Pub Date: Feb. 1st, 2001
ISBN: 1-56025-361-4

The author recalls his years on the road with volatile and complex jazz musician Miles Davis.

In 1973, guitarist Murphy received a call to join Davis's entourage. He worked for the trumpet-player off and on through 1983, first as a stagehand and then as road manager, helping with everything from sound systems to procuring women. A startling, innovative talent, Davis began his career with Charley Parker's quintet in the 1940s, then broke away to become the embodiment of “cool jazz” in the ’50s. He reinvented himself several more times, even experimenting with rap before his death in 1991. In the ’70s, Davis rolled the influences of Jimi Hendrix and Sly Stone into his repertoire, more or less inventing fusion. Many of Davis's loyalists from the good old days hated the extremely loud, amplified band (whose members used a lot of drugs) that Miles presided over during the period Murphy chronicles, but rock fans loved it, making Bitches Brew the bestselling jazz album in history. Murphy does little more here than string together anecdotes, with many a cameo from Bob Dylan to Waylon Jennings to the members of U2, but at least he manages to make Davis come across better than he did in Miles: The Autobiography (1989) and puts into context rumors of his bisexuality. Toward the end of Murphy's gig, Davis is in physical decline, much of it brought on by drug abuse, and these are the best, most affecting pages. Gratifyingly, a strong woman comes into Miles’s life: In part because of Cicely Tyson, Davis made another big comeback in the early ’80s with a series of concerts at the Lincoln Center. Though Murphy has his moments, he’s also quite idiosyncratic: His lengthy comparison of Davis with Ernest Hemingway seems odd at best, and his structure throughout is jagged and unbalanced.

Pleasant enough, but in the end little more than a fan's notes.

**TASK ITEM A**
In the review, why did Bitches Brew become the bestselling jazz album in history? Answer in one to three sentences.

**DATA EXTRACT**
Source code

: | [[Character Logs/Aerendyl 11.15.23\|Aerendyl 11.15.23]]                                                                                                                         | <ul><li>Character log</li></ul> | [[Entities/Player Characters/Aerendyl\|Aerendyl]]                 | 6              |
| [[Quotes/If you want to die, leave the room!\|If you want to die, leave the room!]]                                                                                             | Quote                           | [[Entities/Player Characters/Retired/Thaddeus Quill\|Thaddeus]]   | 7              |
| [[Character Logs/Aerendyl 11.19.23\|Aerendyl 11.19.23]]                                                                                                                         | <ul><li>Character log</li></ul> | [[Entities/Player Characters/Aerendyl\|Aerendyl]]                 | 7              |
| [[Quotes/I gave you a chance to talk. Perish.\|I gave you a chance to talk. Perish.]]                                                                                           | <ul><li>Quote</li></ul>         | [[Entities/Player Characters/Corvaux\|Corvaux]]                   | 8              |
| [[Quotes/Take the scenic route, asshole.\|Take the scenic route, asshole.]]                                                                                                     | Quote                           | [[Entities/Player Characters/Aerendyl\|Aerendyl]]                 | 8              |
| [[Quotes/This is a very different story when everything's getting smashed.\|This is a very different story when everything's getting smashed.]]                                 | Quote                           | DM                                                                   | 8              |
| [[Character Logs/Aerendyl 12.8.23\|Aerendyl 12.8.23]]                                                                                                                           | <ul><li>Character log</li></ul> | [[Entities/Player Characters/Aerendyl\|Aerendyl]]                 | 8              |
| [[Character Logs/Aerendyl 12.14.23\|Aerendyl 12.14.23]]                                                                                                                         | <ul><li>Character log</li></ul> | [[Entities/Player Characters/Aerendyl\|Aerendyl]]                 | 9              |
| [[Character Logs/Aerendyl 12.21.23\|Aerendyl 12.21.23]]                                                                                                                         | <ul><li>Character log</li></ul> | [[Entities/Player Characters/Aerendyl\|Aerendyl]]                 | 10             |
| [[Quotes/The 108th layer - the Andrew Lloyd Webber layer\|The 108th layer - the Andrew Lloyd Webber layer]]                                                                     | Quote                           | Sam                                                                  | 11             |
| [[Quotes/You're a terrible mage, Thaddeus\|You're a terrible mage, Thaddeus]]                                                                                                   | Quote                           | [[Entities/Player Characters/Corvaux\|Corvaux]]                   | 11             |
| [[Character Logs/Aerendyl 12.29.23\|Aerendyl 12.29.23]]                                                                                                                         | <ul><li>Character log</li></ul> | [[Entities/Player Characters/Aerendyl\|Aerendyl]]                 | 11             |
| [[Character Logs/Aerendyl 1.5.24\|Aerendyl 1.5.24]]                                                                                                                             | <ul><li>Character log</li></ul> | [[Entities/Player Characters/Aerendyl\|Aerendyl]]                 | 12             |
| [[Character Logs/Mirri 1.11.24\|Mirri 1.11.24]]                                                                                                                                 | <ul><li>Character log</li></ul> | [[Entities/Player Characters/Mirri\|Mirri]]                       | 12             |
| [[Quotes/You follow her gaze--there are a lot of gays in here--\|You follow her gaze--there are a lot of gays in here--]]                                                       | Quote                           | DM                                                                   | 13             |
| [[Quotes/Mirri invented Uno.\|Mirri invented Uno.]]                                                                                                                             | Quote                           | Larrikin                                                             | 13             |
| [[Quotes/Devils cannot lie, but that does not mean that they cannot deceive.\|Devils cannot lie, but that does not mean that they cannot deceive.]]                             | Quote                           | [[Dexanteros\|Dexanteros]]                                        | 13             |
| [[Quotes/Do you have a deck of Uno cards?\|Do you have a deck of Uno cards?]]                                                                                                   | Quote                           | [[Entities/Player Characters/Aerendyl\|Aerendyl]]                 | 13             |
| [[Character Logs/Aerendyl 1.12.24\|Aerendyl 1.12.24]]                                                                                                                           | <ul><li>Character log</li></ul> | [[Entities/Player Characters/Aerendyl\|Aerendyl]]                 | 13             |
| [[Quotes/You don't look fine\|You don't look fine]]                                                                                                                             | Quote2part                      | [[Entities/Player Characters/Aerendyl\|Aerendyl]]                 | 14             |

**TASK ITEM B**
Can you copy out the lines of the listing from the line with "[[Character Logs/Aerendyl 11.15.23\|Aerendyl" to the line with "[[Character Logs/Aerendyl 11.19.23\|Aerendyl"?

**SOLUTION A**
Rock fans loved the extremely loud, amplified band that Davis led in the '70s, after he worked the influences of Jimi Hendrix and Sly Stone into his music. That appeal made the album the bestselling jazz record in history, even though many of his longtime loyalists hated the band.

**SOLUTION B**
: | [[Character Logs/Aerendyl 11.15.23\|Aerendyl 11.15.23]]                                                                                                                         | <ul><li>Character log</li></ul> | [[Entities/Player Characters/Aerendyl\|Aerendyl]]                 | 6              |
| [[Quotes/If you want to die, leave the room!\|If you want to die, leave the room!]]                                                                                             | Quote                           | [[Entities/Player Characters/Retired/Thaddeus Quill\|Thaddeus]]   | 7              |
| [[Character Logs/Aerendyl 11.19.23\|Aerendyl 11.19.23]]                                                                                                                         | <ul><li>Character log</li></ul> | [[Entities/Player Characters/Aerendyl\|Aerendyl]]                 | 7              |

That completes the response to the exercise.